Lições inacabadas de uma década perdida
Revisitar o colapso desse 15 de Setembro de 2008 é principalmente útil para nos darmos conta de como o mundo permanece volátil.
Dossier sobre os dez anos da queda do Lehman Brothers:
- No mundo pós-Lehman, nem tudo deixou de ser como dantes
- Teixeira dos Santos: “O que foi conseguido nas finanças públicas não se pode perder”
- Teixeira dos Santos: falência do Lehman Brothers foi o “gatilho” que fez tudo “cair completamente”
- Uma nova crise não está ao virar da esquina
- João Moreira Rato: “Portugal ainda está em risco caso a economia mundial sofra um abrandamento substancial”
- Ricardo Cabral: “Não julgo que nova crise financeira internacional esteja ao virar da esquina”
- Rui Bárbara: “Há sempre algum economista a prever crises”
No dia em que o Lehman Brothers ruiu, o mundo tremeu com o pavor de uma nova grande depressão. O pior dos cenários não aconteceu muito por causa dos rios de dinheiro que as grandes potências puseram a circular (o famoso quantitative easing), mas o susto foi suficiente para que procurassem as causas profundas da crise e remédios para evitar a sua repetição. A primeira lição inacabada da crise aconteceu aqui: esse esforço foi em vão. O capitalismo global não remendou os problemas estruturais que rebentaram com o Lehman Brothers.
Se uma crise como a de 1929 acelerou a emergência de regimes iliberais, permitiu também o desenvolvimento de ideias alternativas que no pós-II Guerra Mundial inauguraram o mais longo e harmonioso período dos Gloriosos 30 anos na Europa e nos Estados Unidos. O abalo provocado pelo colapso do Lehman Brothers não teve os mesmos méritos, nem se vislumbram sinais de que possa vir a ter. A segunda lição inacabada é que o capitalismo não foi capaz de redistribuir riqueza e de promover sociedades coesas como a América da great society ou a Europa do Estado- providência. As revoltas das classes remediadas que se reflectiram na eleição de Trump ou no “Brexit” são a prova de que o actual capitalismo deixou de ser, como outrora, um modelo que só prospera com a democracia liberal.

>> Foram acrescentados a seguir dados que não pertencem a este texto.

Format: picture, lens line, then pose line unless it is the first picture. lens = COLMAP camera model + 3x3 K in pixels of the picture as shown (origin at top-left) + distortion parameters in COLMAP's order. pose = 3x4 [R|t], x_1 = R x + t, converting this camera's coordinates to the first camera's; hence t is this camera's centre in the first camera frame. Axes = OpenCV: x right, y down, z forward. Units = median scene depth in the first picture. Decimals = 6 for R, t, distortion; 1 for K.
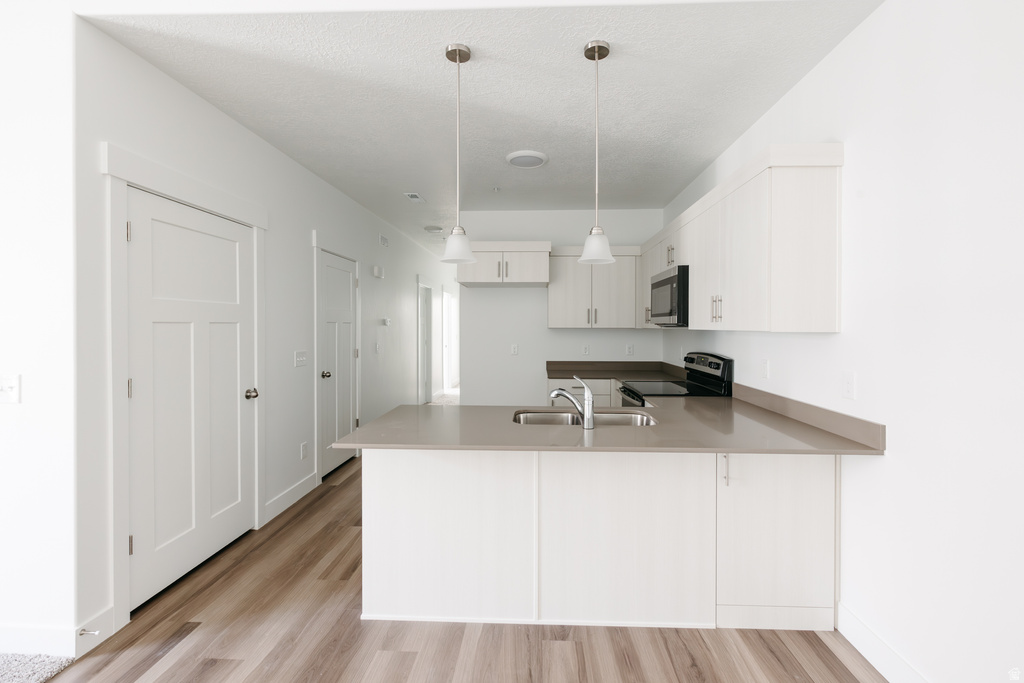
lens RADIAL K [[442.0, 0, 528.3], [0, 442.0, 328.6], [0, 0, 1]] dist [0.000411, 0.000169]
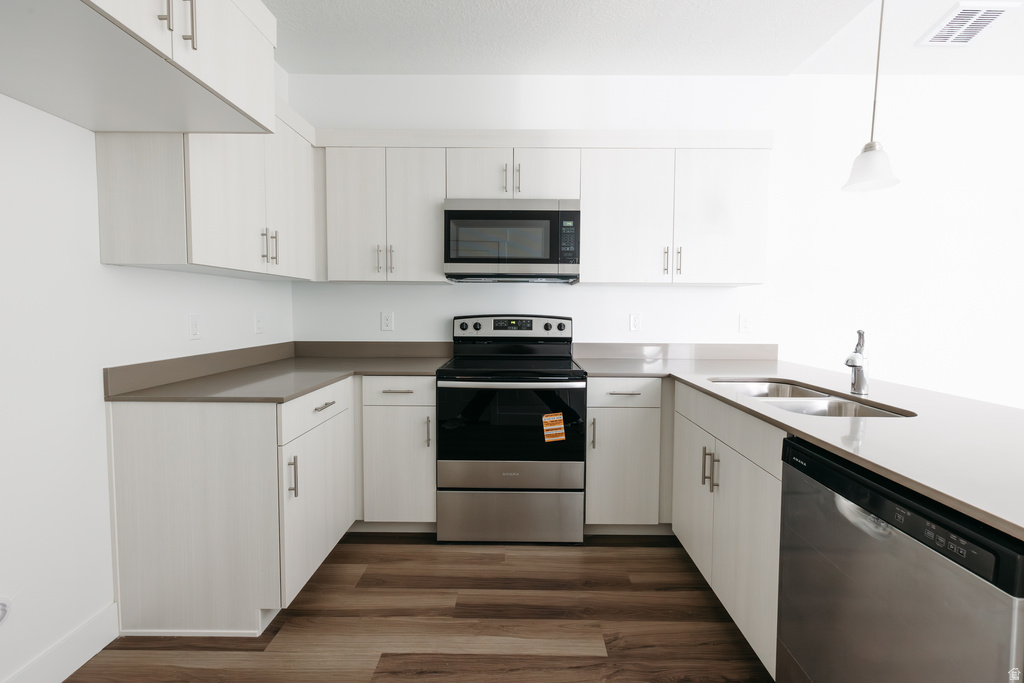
lens RADIAL K [[442.0, 0, 528.3], [0, 442.0, 328.6], [0, 0, 1]] dist [0.000411, 0.000169]
pose [[-0.020812, -0.047502, 0.998654, -0.549596], [0.001638, 0.998868, 0.047546, 0.058648], [-0.999782, 0.002625, -0.020711, 1.343962]]
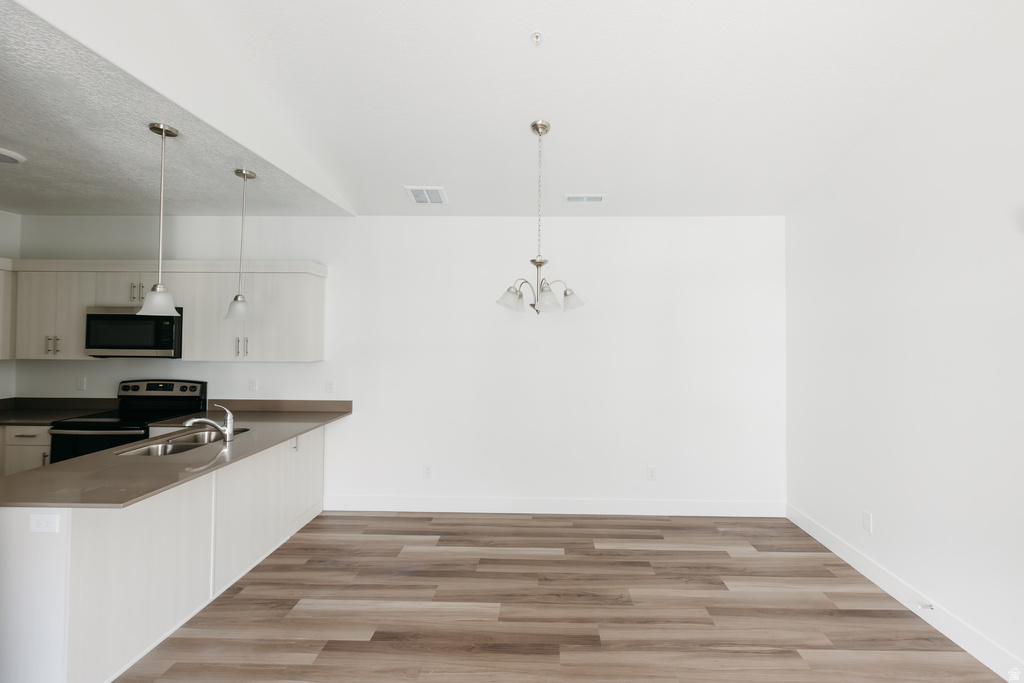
lens RADIAL K [[442.0, 0, 528.3], [0, 442.0, 328.6], [0, 0, 1]] dist [0.000411, 0.000169]
pose [[-0.007623, 0.012979, 0.999887, -1.036897], [-0.001198, 0.999915, -0.012989, -0.086706], [-0.999970, -0.001297, -0.007607, 0.073439]]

Em Portugal, a crise do Lehman Brothers foi a abobada simbólica de uma década de crescimento baixo e de endividamento. Um pequeno abalo bastou para que toda a construção ruísse e o país ficasse à mercê dos credores. A crise do euro impôs um processo brutal de ajustamento ao qual os portugueses resistiram com admirável estoicismo. Vencida a crise, há quem mostre não ter aprendido nada e insista em reduzir o debate sobre o futuro à distribuição das fatias do Orçamento do Estado. Terceira lição inacabada: ainda há em Portugal quem acredite que os banquetes do presente não se pagam no futuro.
Vista em perspectiva, a década perdida do pós-Lehman Brothers não providenciou o que outras crises providenciaram na História: mudanças, correcções de rumo, novas perspectivas e esperanças. Revisitar o colapso desse 15 de Setembro de 2008 é principalmente útil para nos darmos conta de como o mundo permanece volátil. O fantasma dos irmãos Lehman continua por aí.